The End of the Proprietary Era
Itanium® 2-based solutions are changing the economics of business-critical computing
Intel | 12 January 2007, 12:00 | Servers | View Preview
By the end of the first quarter of 2006, approximately 99,000 Itanium-based systems had already been deployed around the world, in configurations ranging from small 2-way servers to massive systems with up to 512 processors. Customers are reporting a high level of satisfaction4 and systems based on the new Dual-Core Intel Itanium 2 processor can be expected to provide another major boost in adoption rates. These servers deliver twice the performance of previous systems, while consuming up to 20 percent less energy and providing expanded enterprise capabilities that help businesses achieve even higher levels of performance, flexibility, and availability.
It has taken time for application support to reach critical mass for Itanium-based systems, but that time has clearly arrived. Software availability has more than doubled in the past 12 months to more than 8,000 optimised applications and tools. In addition, new binary translation technologies will soon enable Sun Solaris-based applications, and many others, to run without change and with near-native performance on Itanium- based systems.

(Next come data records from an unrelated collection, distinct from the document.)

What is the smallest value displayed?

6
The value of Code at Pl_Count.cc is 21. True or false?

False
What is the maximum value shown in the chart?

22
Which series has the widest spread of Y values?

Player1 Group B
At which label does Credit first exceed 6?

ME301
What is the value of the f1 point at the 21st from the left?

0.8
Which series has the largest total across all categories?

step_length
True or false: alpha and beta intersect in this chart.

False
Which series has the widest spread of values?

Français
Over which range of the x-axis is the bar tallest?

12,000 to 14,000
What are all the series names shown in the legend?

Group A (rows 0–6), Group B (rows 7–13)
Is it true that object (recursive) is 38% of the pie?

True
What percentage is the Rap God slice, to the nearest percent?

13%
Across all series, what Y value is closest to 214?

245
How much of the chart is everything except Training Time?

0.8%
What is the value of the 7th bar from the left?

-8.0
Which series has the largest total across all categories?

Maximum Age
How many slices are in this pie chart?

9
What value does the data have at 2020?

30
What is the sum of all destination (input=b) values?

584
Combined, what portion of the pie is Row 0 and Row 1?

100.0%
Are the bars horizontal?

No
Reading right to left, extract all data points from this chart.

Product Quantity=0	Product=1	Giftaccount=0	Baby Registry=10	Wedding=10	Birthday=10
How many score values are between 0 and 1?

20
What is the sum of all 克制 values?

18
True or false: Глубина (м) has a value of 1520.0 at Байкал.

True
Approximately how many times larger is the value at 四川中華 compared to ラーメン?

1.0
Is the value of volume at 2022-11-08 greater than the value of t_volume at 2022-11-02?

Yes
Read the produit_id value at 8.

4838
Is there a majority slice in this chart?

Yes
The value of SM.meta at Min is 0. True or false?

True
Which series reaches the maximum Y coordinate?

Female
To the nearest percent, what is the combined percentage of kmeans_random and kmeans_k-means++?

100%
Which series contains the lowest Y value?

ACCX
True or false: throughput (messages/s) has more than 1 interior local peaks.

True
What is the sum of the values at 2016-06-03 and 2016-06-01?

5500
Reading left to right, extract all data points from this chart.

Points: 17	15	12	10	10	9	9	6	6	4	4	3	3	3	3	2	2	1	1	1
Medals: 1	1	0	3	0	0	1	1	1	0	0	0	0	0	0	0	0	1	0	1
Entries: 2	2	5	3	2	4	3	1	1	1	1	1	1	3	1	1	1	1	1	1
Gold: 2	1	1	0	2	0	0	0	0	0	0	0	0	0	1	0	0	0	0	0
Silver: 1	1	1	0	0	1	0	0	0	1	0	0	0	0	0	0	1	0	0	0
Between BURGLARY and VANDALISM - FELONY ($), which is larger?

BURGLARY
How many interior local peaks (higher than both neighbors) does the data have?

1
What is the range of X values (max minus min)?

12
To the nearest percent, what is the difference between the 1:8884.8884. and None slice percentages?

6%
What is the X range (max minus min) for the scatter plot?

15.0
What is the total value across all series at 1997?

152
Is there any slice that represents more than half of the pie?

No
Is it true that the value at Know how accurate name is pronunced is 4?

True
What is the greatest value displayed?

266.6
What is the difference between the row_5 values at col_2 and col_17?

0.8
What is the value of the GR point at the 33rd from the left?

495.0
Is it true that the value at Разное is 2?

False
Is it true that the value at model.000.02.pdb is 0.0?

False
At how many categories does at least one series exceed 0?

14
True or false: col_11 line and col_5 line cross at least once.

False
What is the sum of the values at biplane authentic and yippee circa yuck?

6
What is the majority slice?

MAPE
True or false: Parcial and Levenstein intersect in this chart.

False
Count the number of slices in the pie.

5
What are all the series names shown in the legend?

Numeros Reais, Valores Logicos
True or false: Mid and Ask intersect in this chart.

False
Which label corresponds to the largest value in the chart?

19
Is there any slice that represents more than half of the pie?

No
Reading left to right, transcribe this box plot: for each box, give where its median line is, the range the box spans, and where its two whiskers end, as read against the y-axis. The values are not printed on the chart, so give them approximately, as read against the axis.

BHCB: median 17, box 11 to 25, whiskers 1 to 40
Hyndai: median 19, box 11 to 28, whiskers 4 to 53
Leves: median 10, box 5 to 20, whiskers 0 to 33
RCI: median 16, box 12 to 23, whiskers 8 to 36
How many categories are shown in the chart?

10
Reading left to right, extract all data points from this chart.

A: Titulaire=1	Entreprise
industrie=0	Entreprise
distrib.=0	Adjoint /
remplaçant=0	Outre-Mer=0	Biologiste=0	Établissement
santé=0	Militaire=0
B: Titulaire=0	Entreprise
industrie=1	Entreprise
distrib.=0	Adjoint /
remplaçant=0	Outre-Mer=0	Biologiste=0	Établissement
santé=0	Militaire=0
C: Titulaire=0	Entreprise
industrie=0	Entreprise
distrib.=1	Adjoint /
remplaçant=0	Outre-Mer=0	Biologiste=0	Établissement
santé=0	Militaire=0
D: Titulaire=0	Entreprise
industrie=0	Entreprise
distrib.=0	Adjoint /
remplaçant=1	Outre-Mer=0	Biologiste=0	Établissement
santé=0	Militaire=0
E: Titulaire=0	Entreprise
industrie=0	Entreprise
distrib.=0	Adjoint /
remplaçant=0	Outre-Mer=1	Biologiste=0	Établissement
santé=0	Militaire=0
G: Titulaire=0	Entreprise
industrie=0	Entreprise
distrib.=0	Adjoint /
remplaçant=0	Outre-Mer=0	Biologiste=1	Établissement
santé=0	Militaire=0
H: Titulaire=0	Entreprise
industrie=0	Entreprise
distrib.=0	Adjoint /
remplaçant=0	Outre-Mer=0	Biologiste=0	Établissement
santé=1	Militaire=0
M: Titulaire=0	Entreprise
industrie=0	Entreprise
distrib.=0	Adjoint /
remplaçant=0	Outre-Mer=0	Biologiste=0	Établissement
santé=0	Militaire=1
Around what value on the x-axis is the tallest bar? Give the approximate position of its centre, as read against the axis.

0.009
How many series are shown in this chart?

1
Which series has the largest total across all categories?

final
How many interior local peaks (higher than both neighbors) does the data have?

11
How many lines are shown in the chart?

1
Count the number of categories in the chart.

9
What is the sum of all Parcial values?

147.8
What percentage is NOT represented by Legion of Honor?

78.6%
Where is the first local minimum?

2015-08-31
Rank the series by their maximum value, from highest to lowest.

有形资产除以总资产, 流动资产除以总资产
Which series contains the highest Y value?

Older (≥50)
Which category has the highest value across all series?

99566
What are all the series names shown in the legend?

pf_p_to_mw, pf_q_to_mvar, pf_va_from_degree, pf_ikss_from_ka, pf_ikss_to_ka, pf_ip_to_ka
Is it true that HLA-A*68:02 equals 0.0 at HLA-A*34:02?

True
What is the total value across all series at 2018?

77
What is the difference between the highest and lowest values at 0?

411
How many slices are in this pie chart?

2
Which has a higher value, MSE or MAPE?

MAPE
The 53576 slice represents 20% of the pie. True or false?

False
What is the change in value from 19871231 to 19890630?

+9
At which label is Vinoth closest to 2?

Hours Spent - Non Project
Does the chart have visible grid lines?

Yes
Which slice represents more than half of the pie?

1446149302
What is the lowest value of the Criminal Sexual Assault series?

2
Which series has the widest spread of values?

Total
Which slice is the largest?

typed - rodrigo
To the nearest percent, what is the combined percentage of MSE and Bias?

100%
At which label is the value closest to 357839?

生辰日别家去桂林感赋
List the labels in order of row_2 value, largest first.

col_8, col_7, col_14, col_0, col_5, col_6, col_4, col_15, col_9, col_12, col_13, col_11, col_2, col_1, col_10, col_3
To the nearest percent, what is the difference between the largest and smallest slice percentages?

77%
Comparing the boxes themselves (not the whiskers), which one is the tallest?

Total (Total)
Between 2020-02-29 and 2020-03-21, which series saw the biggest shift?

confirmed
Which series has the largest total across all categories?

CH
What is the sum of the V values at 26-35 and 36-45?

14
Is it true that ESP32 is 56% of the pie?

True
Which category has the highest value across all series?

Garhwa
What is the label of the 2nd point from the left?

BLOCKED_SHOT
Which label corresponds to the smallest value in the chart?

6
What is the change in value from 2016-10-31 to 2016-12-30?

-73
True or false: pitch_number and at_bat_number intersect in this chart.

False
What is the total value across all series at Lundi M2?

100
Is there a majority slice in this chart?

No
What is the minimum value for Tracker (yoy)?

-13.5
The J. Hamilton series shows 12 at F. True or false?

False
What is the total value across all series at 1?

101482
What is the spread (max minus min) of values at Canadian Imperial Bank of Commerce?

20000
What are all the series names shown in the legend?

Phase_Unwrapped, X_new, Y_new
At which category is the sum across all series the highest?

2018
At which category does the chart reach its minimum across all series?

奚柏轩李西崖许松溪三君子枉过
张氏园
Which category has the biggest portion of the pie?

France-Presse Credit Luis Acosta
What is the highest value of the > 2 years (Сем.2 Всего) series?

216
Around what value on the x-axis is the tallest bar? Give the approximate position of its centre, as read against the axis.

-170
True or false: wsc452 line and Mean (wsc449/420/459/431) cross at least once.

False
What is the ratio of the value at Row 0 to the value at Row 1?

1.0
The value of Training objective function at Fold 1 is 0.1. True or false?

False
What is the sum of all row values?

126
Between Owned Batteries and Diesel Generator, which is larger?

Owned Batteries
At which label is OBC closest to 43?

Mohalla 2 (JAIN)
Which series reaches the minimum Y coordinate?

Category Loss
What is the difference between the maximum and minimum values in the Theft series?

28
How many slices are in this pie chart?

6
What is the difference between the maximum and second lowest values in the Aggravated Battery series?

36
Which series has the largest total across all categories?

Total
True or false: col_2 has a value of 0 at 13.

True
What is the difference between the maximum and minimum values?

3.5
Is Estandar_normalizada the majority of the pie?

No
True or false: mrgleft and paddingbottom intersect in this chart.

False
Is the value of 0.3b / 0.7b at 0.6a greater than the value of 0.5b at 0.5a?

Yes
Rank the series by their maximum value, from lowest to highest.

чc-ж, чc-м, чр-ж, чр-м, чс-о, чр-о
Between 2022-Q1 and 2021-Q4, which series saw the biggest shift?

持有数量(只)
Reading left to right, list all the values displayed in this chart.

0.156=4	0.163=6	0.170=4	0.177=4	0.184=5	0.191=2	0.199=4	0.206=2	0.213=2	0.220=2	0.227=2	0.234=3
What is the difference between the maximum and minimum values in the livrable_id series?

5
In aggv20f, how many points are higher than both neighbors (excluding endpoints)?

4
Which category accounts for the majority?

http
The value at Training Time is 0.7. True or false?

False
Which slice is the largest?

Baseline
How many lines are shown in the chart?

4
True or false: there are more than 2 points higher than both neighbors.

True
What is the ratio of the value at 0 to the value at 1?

This breakthrough capability will greatly reduce the cost and complexity of migration, enabling more businesses to take advantage of the flexibility and value of Itanium-based solutions.
Businesses around the world are finding that Itanium-based servers enable them to substantially reduce their total costs, while gaining the flexibility to choose from 10 operating systems, dozens of hardware vendors, thousands of applications, and a large community of independent solution providers. For organizations that are tired of the high cost and limitations of proprietary architectures, Itanium-based solutions offer a new model for usiness-critical computing—one that is rapidly gaining traction in the worldwide marketplace.